At last, he spoke. ‘Marcus Salvius Otho greets you. He chose me to carry his message because he knows of our friendship and is certain you would never believe I would advise you to act against your best interests.’
‘Hah,’ Vitellius growled. ‘Then that is his first mistake. He does not know Gaius Valerius Verrens as I do. If you have a failing, Valerius, it is that you’re too honest and too loyal. You will act in the best interests of Aulus Vitellius? No, Gaius Valerius Verrens will act in the best interests of Rome, because Gaius Valerius Verrens is wedded to a sugar-dusted image of Rome that has nothing to do with the sewer-breathed reality, and Aulus Vitellius may burn in the deepest pit of Hades if it suits Rome’s purposes. So do not feed me an onion and tell me it is a peach. I have tasted enough things in my life to know the flavour of ox manure.’
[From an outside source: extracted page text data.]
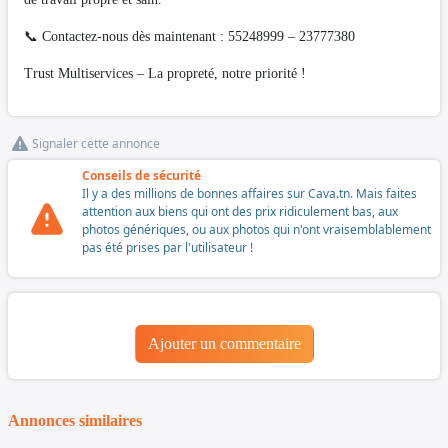
📞 Contactez-nous dès maintenant : 55248999 – 23777380
Trust Multiservices – La propreté, notre priorité !
Signaler cette annonce
Conseils de sécurité
Il y a des millions de bonnes affaires sur Cava.tn. Mais faites
attention aux biens qui ont des prix ridiculement bas, aux
photos génériques, ou aux photos qui n'ont vraisemblablement
pas été prises par l'utilisateur !
Ajouter un commentaire
Annonces similaires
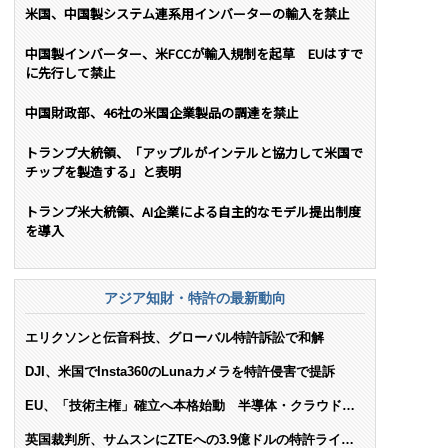
米国、中国製システム連系用インバーターの輸入を禁止
中国製インバーター、米FCCが輸入規制を起草 EUはすで
に先行して禁止
中国財政部、46社の米国企業製品の調達を禁止
トランプ大統領、「アップルがインテルと協力して米国で
チップを製造する」と表明
トランプ米大統領、AI企業による自主的なモデル提出制度
を導入
アジア知財・特許の最新動向
エリクソンと伝音科技、グローバル特許訴訟で和解
DJI、米国でInsta360のLunaカメラを特許侵害で提訴
EU、「技術主権」確立へ本格始動 半導体・クラウド・
AIで米依存脱却を目指す
英国裁判所、サムスンにZTEへの3.9億ドルの特許ライセ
The words struck like a slap in the face from Vitellius’s jewelled fingers. Valerius felt the blood surge to his cheeks as he experienced a rush of anger that wouldn’t be constrained by the armed men lining the walls. ‘And what is Aulus Vitellius Germanicus Imperator’s vision of Rome?’ He tried to keep his voice level, but the words emerged with the speed and venom of sling pellets. ‘Is it the women and children, every one a client of the Empire, lying in a burned-out town on the Aarus river? It was only the first of many we encountered in the lands of the Helvetii. You asked me if I was hungry. I was hungry when I came here, but not when I saw what we were to eat, because your roasting pig reminded me of a babe I saw not a week ago lying in the ruins of its home, with its mother’s blackened bones beside it.’ He struggled for words as his head filled with the images he’d seen. ‘I hope you enjoyed your pork, Aulus. I would have choked on it.’
‘That was none of my doing.’ The fat man didn’t respond to the anger in Valerius’s voice. ‘We needed supplies. The Helvetii would not give us them. Caecina said they must be taught a lesson.’
‘It was done in your name,’ Valerius countered, each word fighting its way through clenched teeth. ‘This is Marcus Salvius Otho’s message to you. “Tell him I will give him anything short of the crown. He can name his price. He may govern any province that takes his fancy. I will share the consulship with him. I will pay off his soldiers and his generals.” You have unleashed the wolves of the North, Aulus. Unless you find a way to call them back, what happened to the Helvetii will happen to Romans from Augusta Taurinorum to the very gates of the Rome. Whatever you have heard about Otho, he is an honest man. He means what he says. I would stake my life on it.’ He saw the look in Vitellius’s eyes as he spoke the last sentence and knew, as if there had ever been any doubt, that he had done just that.
‘I must think on this. There are other factors here of which you know nothing. Other lives are at stake. Even if I was minded to give up my claim to rule Rome, which I am not, do you think I could snap my fingers and call back my legions? Those men hailed Aulus Vitellius Emperor and Aulus Vitellius in turn pledged himself to them. What sort of weak fool would I look if I dithered at the first bank? Britannia and Gaul have declared for me. Caecina and Valens are halfway to Rome with close to fifty thousand men, and very soon I will join them. There is nothing to stop us but a handful of auxiliaries. Where are Otho’s legions? He has only his palace guard, the Praetorians whose loyalty he has bought, and the mob—’
For all the decisiveness of his words, Vitellius sounded like a man attempting to persuade not the person opposite but himself, and from somewhere Valerius found the courage to interrupt. ‘He was hailed Emperor by the Senate and people of Rome,’ he said.
‘He murdered an old man and stole the purple for himself.’ Vitellius’s voice hardened again. ‘That alone should condemn him. The Senate supported him because it was support him or die. The people? What do the people know? All they care about is their bellies. Otho is not worthy of the throne of Rome.’
The last words were almost a snarl and Valerius caught the other man’s mood. ‘Yet he sits on the throne of Rome and you do not. If Aulus Vitellius Germanicus Imperator wants the purple he will have to walk over the bodies of a hundred thousand innocents to take it. Could you bear that, Aulus? Could the man who gave up his fortune to feed the starving of his African province use dead children as his stepping stones to the Palatium? If he could, he is no longer the man I called friend.’
Valerius found himself on his feet, chest heaving as if he’d just survived a battle. Vitellius’s bodyguards moved to surround him with their swords drawn and a wild look in their eyes. The German Emperor slumped forward in his chair like a man awaiting the executioner’s axe. For a moment, Valerius’s fate lay balanced on the razor edge of a gladius, but before a blow could be struck Vitellius raised himself and waved his aides away.